Si era partiti male, in balia del correntismo spinto. Si è arrivati peggio, senza il bagaglio di una linea comune, incazzati come api. Veltroni aveva pure cercato la via del pellegrinaggio statunitense dalla vergine nera Obama con effetto tragicomico. Erano lui, Vernetti, la Mongherini, Rutelli e Pistelli. Mancavano Ivan Pedrosa, Beniamino Vignola e il bassista dei Kiss. Bottino della missione demo-pluto-diplomatica alla convention? Un blog, un autografo di Matthew Modine, un hamburger (che poi il lampredotto fiorentino lo batte cento a uno) e un confronto con due o tre Kennedy. Obama non pervenuto. E inspiegabilmente - nonostante queste succulente premesse - gli elettori a Firenze non si sono accatastati gli uni sugli altri per godere dell’elettrizzante collegamento della delegazione da Denver.
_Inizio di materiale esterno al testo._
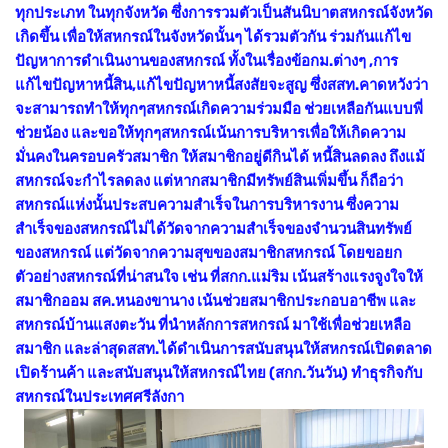
ทุกประเภท ในทุกจังหวัด ซึ่งการรวมตัวเป็นสันนิบาตสหกรณ์จังหวัด
เกิดขึ้น เพื่อให้สหกรณ์ในจังหวัดนั้นๆ ได้รวมตัวกัน ร่วมกันแก้ไข
ปัญหาการดำเนินงานของสหกรณ์ ทั้งในเรื่องข้อกม.ต่างๆ ,การ
แก้ไขปัญหาหนี้สิน,แก้ไขปัญหาหนี้สงสัยจะสูญ ซึ่งสสท.คาดหวังว่า
จะสามารถทำให้ทุกๆสหกรณ์เกิดความร่วมมือ ช่วยเหลือกันแบบพี่
ช่วยน้อง และขอให้ทุกๆสหกรณ์เน้นการบริหารเพื่อให้เกิดความ
มั่นคงในครอบครัวสมาชิก ให้สมาชิกอยู่ดีกินได้ หนี้สินลดลง ถึงแม้
สหกรณ์จะกำไรลดลง แต่หากสมาชิกมีทรัพย์สินเพิ่มขึ้น ก็ถือว่า
สหกรณ์แห่งนั้นประสบความสำเร็จในการบริหารงาน ซึ่งความ
สำเร็จของสหกรณ์ไม่ได้วัดจากความสำเร็จของจำนวนสินทรัพย์
ของสหกรณ์ แต่วัดจากความสุขของสมาชิกสหกรณ์ โดยขอยก
ตัวอย่างสหกรณ์ที่น่าสนใจ เช่น ที่สกก.แม่ริม เน้นสร้างแรงจูงใจให้
สมาชิกออม สค.หนองขานาง เน้นช่วยสมาชิกประกอบอาชีพ และ
สหกรณ์บ้านแสงตะวัน ที่นำหลักการสหกรณ์ มาใช้เพื่อช่วยเหลือ
สมาชิก และล่าสุดสสท.ได้ดำเนินการสนับสนุนให้สหกรณ์เปิดตลาด
เปิดร้านค้า และสนับสนุนให้สหกรณ์ไทย (สกก.วันวัน) ทำธุรกิจกับ
สหกรณ์ในประเทศศรีลังกา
Il deserto dei Tartari ad aspettare i sorrisi di Veltroni da oltreoceano. Piuttosto la De Filippi in replica.
Pessimismo e fastidio, desolazione e sacrificio. Walter torna in Italia con le borse degli occhi piene di sogni interrotti e già rimpiange le «Vacanze romane» da sindaco, lontane da questo golgota fiorentino come Audrey Hepburn dalla Lecciso.
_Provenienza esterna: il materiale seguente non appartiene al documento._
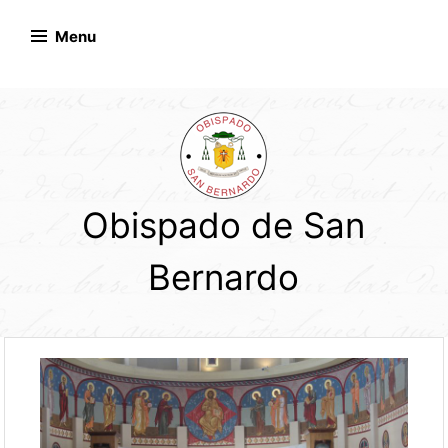
Skip
to
Menu
content
Obispado de San
Bernardo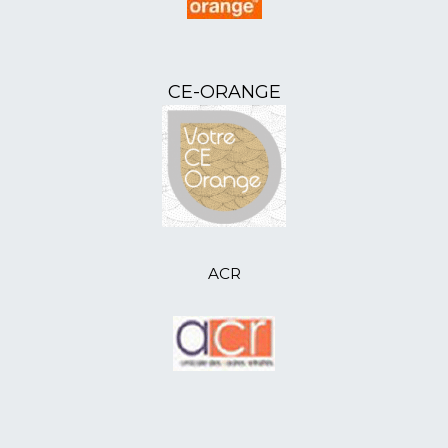
10/04/2024
L'ANR07 - Assemblée
Départementale 2024
21/03/2024
L'ANR85 - Assemblée
Départementale du 19 mars 2024
CE-ORANGE
21/02/2024
L'ANR52 - Assemblée
Départementale (des sujets d’inquiétude)
21/02/2024
ANR46 - Bal et goûter pour les aînés
05/01/2024
ANR41 - accueille ses nouveaux
adhérents
19/12/2023
ANR41 - formation 1er secours
16/12/2023
ANR80 - distribue des colis-cadeaux
14/12/2023
ANR64 - atelier Tricotons
ACR
06/11/2023
L'ANR46 - sortie en Aveyron
03/11/2023
anr85-informations et échanges
visiteurs sociaux
20/10/2023
Le fond social de L'AMICALE VIE
02/10/2023
Nouvelle activité proposée par l'ANR
41
02/10/2023
L’ANR 07, retrouvailles conviviales
14/09/2023
L’ANR 41, au forum des associations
Un tempo terrazze, notti bianche, intellettuali che gli davano ragione. Ora gazebo, notti in bianco, alleati che gliele danno di santa ragione. Parisi sciacqua in Arno tutta la biancheria del Pd, silura Walter ed elogia il nemico Silvio. Va be’, non che ad ascoltarlo dal vivo ci fosse una gran platea: la letargia propositiva dell’intellighenzia democratica aveva già messo a dura prova la resistenza del pubblico e le sedie avevano già cominciato ad assumere la spettralità dei coriandoli a Natale. Eppure il fuoco amico non era previsto. Veltroni era pronto a un rientro tonitruante lancia in resta contro il Cavaliere. Ne aveva di fortissime sui vulcani di Villa Certosa e le corna ai politici esteri. Ma se le è raccontate da solo, a casa, mentre si curava le mazzate ricevute da tutti i dirigenti del Pd.
Eppure una carta l’aveva, il leader. Il comizio. Lì ti ascoltano, lì ti sfoghi. Sbandieri un paio di manifestazioni autunnali, inanelli un climax crescente tipo «riformismo-rinnovamento-cambiamento-futuro» e il gioco è fatto. La base ti segue. Però - per tagliare i ponti col lambrusco, le frittelle e gli avventori rubizzi coi baffoni sul volto e l’Internazionale nel cuore - il comizio lo si era bandito. Basta schizzi di saliva di relatori infoiati, le idee devono circolare sottovoce nei loft, possibilmente espresse con dizione da Accademia della Crusca e rotacismo très chic. D’altronde il confronto con la gente non è importante, no? Alle elezioni erano andati così forte che non serviva recuperare il rapporto diretto.

Molto meglio una coraggiosa intervista conclusiva a Enrico Mentana e un discorsetto di 50 minuti tra sudori, maniche di camicia e smorfie ansiogene all’assemblea costituente toscana. Per convincere la tristezza ad andar via, per recuperare l’altezza del discorso politico. Per la base, invece, c’è sempre tempo. Quella mica sparisce. Ma occhio che si sposta.